The latest RBI forward looking survey for March 2025, published by the RBI in early April 2025, has some interesting insights about how consumer confidence and inflation expectations are showing signs of improvement; even amidst the global turmoil.
The consumer confidence survey of the RBI looks at current consumer confidence vis-à-vis one-year ago; as well as the one-year ahead expected consumer confidence, compared to the current levels. Compared to the year-ago period, the consumer confidence has improved on a current basis and on a 1-year forward basis. What about the components of consumer confidence? In terms of current perception, only income and spending are showing positive sentiments with improvement. Economic situation, jobs, and inflation is improving, but sentiments are still negative. The picture is more optimistic in terms of 1-year forward expectations with all parameters (except inflation) showing positive sentiments with distinct signs of improvement.
Household inflation is what family budgets experience, not the CPI inflation reported by the MOSPI. Household inflation is more experience based. The survey presents the inflation expectations based on 3-month forward inflation and 1-year forward inflation. With current inflation down 50 bps on account of lower food prices, the 3 month forward inflation expectation has also fallen by 40 bps while the 1-year forward inflation has fallen by 50 bps. A greater number of households in India are expecting the prices to taper in the near term and the medium term. Household inflation can be at divergence with the CPI inflation.
The first ever rural confidence survey published by the RBI shows substantial optimism among rural households with respect to economic situation, jobs, and spending in the current situation. On a 1-year forward basis, there is optimism across all data points, except prices. Clearly, there is an overhang of the recent experience of high inflation in rural areas.
The survey of manufacturing published based on the data for Q3-FY25, for the period ending December 2024, has shown an improvement in the capacity utilization by 120 bps from 74.2% to 75.4%. At the same time, the seasonally adjusted capacity utilization for Q3 compared to Q2 also improved by 60 bps from 74.7% to 75.3%. However, average order sizes are down sharply.
What about the inventory levels of raw materials and finished goods during the third quarter of FY25? The overall ratio of total inventory to sales is almost flat at 69.4%. However, while the ratio of finished goods inventory to sales is sharply lower sequentially, the ratio of raw materials to inventory is higher on a sequential basis. This is a good sign and shows greater confidence in purchase managers.

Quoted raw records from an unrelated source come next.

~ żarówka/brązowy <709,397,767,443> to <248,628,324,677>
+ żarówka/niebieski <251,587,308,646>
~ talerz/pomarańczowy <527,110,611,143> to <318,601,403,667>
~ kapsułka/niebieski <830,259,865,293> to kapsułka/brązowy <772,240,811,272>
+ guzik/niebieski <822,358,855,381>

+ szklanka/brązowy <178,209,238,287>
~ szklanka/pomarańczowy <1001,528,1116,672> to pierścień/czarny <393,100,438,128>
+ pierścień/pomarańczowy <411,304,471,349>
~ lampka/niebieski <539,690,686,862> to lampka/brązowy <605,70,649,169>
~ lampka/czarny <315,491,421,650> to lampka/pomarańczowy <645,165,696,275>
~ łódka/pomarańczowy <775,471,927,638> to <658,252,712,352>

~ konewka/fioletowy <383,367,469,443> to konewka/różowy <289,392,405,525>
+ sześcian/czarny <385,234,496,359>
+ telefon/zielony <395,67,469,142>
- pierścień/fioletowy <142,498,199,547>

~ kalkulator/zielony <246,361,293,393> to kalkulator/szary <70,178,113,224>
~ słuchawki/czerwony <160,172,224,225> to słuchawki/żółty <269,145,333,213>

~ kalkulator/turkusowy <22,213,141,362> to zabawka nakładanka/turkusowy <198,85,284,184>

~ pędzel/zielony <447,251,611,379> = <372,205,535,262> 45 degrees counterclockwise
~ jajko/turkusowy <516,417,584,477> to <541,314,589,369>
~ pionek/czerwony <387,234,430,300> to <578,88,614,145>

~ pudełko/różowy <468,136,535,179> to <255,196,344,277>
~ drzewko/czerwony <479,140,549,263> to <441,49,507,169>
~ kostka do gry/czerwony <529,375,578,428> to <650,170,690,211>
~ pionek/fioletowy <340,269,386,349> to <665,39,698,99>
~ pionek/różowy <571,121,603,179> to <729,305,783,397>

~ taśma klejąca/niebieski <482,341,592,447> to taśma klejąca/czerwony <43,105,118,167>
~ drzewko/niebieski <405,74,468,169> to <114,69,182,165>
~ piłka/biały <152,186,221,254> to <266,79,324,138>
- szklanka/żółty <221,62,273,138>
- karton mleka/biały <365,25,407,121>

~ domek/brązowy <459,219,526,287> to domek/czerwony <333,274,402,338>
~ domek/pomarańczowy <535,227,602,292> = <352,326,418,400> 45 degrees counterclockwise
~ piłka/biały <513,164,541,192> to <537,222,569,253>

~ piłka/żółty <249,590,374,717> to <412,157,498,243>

While the Business Assessment Index for Q4FY25 showed an improvement from 108.5 to 110.4 levels, the Business Expectations Index for Q1FY26 has shown a dip from 120.0 to 117.5 levels. This can be largely attributed to the downstream effects of the Trump tariff effects and its impact on GDP and world trade. Compared to Q4FY25, the current Q1FY26 quarter is likely to see higher production and higher order books. In terms of expectations, the overall sentiments are positive, although there are concerns that the situation could continue to be challenging on the input cost front.
Every alternate month, the RBI forward looking survey, also includes the survey of professional forecasters on GDP growth, inflation, and current account deficit.
Let us finally turn to the bank lending survey.
Finally, the bank lending survey provides an assessment of banking lending for Q4FY25 and expectations for the 3 subsequent quarters. Bank lending is expected to have moderated across all sectors in Q4FY25, although agricultural loans and personal loans showed growth. Loan conditions are expected to improve in the subsequent quarters, but the survey may not have fully priced in the impact of aggressive repo rate cuts by the RBI.
Overall, the macros are likely to be robust For FY26 and FY27. While household inflation expectations have moderated, input cost push continues to remain a thorn in the flesh.